Trees have grown to control their carbon resources to extend lives and strategically allocate them to growth, respiration, storage, reproduction, and defense (Henrik et al, 2018). Among carbon resources, non-structural carbon (NSC) is commonly considered a repository depending on the balance between the supply of assimilated carbon and carbon demand. Hence, the size of stored C pools can be considered an indicator of the carbon balance of the plant. Additionally, NSC could be the threshold of the conceptual “carbon starvation” as one of the mechanisms after drought (Hoch et al, 2003; McDowell et al., 2008).
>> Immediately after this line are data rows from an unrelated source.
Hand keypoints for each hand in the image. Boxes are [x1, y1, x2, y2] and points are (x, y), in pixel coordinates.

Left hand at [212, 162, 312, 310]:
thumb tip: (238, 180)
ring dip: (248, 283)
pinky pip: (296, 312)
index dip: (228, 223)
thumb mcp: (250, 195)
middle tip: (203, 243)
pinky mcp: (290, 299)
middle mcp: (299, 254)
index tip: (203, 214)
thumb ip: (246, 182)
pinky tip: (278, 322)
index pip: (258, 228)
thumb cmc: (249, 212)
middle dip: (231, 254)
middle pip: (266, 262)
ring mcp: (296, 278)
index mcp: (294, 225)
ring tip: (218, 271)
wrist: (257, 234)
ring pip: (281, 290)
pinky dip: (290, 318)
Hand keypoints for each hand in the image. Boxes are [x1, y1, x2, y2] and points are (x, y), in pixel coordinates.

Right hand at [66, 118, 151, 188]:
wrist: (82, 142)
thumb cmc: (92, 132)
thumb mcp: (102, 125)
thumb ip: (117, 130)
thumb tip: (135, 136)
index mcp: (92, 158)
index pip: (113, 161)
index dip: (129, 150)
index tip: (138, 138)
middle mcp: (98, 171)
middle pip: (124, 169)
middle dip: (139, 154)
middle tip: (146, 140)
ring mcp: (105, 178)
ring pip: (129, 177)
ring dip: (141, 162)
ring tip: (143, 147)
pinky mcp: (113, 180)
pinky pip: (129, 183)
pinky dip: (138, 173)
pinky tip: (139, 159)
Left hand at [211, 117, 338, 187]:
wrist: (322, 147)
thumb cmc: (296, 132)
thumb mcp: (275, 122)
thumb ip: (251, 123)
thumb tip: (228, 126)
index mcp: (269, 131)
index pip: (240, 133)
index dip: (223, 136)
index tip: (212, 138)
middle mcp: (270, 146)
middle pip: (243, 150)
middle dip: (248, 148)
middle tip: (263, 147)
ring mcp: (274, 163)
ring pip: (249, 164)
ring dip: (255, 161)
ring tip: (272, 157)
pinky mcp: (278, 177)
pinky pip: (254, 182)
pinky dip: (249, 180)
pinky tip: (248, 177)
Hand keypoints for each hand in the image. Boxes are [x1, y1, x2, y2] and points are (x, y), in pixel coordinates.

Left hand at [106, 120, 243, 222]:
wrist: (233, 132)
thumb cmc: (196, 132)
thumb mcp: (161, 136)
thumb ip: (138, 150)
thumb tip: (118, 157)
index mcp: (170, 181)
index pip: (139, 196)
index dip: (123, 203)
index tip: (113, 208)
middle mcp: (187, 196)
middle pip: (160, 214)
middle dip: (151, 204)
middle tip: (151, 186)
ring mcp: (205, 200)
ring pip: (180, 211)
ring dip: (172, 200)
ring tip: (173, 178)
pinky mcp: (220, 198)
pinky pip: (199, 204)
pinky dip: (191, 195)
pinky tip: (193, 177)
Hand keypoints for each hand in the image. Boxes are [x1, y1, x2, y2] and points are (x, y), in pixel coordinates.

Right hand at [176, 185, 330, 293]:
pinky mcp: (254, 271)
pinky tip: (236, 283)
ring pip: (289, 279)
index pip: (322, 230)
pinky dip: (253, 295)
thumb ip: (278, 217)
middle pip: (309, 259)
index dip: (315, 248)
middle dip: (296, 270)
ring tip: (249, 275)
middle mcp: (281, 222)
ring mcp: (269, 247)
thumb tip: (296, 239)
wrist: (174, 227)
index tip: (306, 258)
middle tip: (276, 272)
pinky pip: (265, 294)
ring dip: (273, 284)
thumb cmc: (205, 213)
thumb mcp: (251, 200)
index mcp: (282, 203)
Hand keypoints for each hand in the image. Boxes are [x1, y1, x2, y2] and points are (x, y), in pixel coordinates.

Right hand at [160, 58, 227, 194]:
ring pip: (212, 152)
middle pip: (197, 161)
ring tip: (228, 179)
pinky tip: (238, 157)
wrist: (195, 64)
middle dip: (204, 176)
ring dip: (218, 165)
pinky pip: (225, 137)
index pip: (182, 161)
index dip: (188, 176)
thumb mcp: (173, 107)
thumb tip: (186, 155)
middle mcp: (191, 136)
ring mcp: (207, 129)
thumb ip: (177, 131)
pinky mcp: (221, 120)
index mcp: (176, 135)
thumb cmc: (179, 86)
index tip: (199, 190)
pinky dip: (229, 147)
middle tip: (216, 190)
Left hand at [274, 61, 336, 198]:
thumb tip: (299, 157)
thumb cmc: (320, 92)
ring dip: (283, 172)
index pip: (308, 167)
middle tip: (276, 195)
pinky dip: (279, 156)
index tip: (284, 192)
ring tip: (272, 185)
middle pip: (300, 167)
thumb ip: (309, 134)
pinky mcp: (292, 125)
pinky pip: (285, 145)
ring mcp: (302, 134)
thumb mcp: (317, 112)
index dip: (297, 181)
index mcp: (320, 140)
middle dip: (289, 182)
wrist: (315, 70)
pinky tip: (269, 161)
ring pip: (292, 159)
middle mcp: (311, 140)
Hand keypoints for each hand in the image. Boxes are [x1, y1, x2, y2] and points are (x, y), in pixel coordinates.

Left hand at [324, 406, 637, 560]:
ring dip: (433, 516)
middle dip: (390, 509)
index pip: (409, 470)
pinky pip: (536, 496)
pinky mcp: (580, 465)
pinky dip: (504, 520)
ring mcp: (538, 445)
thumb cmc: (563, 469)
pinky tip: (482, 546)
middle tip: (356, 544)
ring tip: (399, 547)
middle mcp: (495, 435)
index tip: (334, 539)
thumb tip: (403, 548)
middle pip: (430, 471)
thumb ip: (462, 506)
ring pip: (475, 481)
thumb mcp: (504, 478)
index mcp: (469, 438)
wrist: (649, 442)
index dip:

However, no ecosystem model can calculate the NSC dynamics clearly, thus it could prevent from understanding the biomass loss due to drought, even simulating the future carbon cycling. The objectives of the research are 1) to apply the process representing NSC dynamics to the ecosystem model, 2) to simulate the effect of carbon starvation on forest dynamics, carbon cycling, and vegetation distribution by using the ecosystem model including the NSC accumulation process.
The process-based Spatially Explicit Individual-Based Dynamic Global Vegetation Model (SEIB-DGVM; Sato et al., 2007), representing three-dimensional tree structure and individual tree growth, is used in this study. In a 30m×30m grid, each plant competes with the other for incoming solar photons. Then, a process of accumulating NSC in tree bodies for SEIB-DGVM is newly made, and the new NSC function is validated at 4 observation sites, and on a global scale, and we analyzed how the model outputs from the new model are different from them from the original SEIB-DGVM. Moreover, the new model is calculated from 1850 to 2100 to understand the future carbon cycle. We simulated the region, climate, and biome types that are vulnerable to carbon starvation by analyzing the difference of NSC change between historical scenarios and future scenarios. The study could improve understanding of how carbon starvation will affect the forest dynamics, vegetation distribution, and woody biomass in the future.